Note - I have moved my efforts to hardlinkable
, which can be found as a
sibling repo to this one. It is written in Go, is a bit faster and has some
additional features compared to this version. -Chad Netzer
hardlinkable.py
is a tool to scan directories and report files that could be
hardlinked together because they have matching content, and (by default) other
criteria such as modification time, permissions and ownership. It can
optionally perform the linking as well, saving storage space (but by default,
it only reports information).
This version is faster, with more accurate reporting of results than the other variants that I have tried. It works by gathering full inode information before deciding what action (if any) to take. Using the full information allows it to produce exact reporting of what will happen, before any modifications occur.

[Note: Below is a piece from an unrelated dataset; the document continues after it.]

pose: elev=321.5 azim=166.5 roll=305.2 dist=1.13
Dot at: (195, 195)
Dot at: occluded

It also can use remembered file content digests to drastically shortcut the search time when looking for matching files, which leads to order-of-magnitude increases in speed under some circumstances.

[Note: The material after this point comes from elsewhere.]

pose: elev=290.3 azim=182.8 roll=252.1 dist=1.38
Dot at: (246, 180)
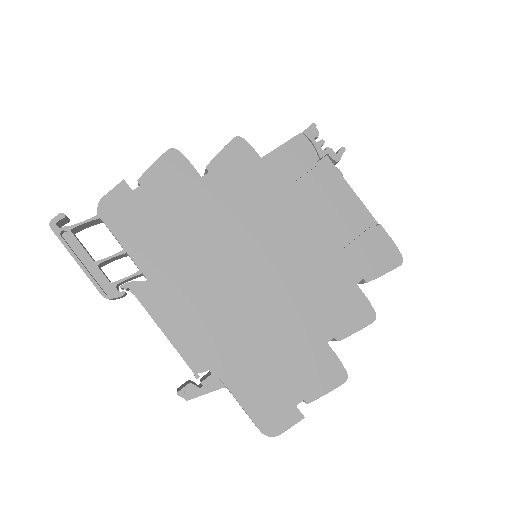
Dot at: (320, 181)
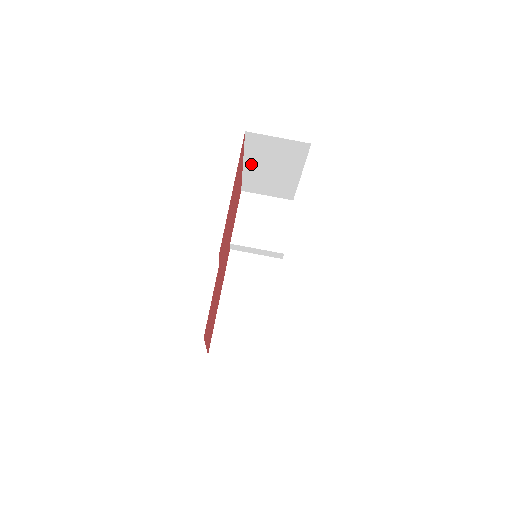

It currently works with Python 3, as well as supporting Python 2 versions back to 2.3.
$ hardlinkable.py download_dirs
Hard linking statistics
-----------------------
Statistics reflect what would result if actual linking were enabled
Directories : 3748
Files : 89182
Consolidatable inodes : 10908
Hardlinkable files : 10908
Currently hardlinked bytes : 0 (0 bytes)
Additional linkable bytes : 259121960 (247.118 MiB)
Total hardlinkable bytes : 259121960 (247.118 MiB)
Total run time : 15.024 seconds
You can specify more verbosity to get a list of linkable files, and some additional stats:
$ hardlinkable.py -v download_dirs
Files that are hardlinkable
-----------------------
from: download_dir/bak1/some_image1.png
to: download_dir/bak2/some_image1.png
...
from: download_dir/fonts1/some_font.otf
to: download_dir/other_fonts1/some_font.otf
Hard linking statistics
-----------------------
Statistics reflect what would result if actual linking were enabled
Directories : 3748
Files : 89182
Consolidatable inodes : 10908
Hardlinkable files : 10908
Currently hardlinked bytes : 0 (0 bytes)
Additional linkable bytes : 259121960 (247.118 MiB)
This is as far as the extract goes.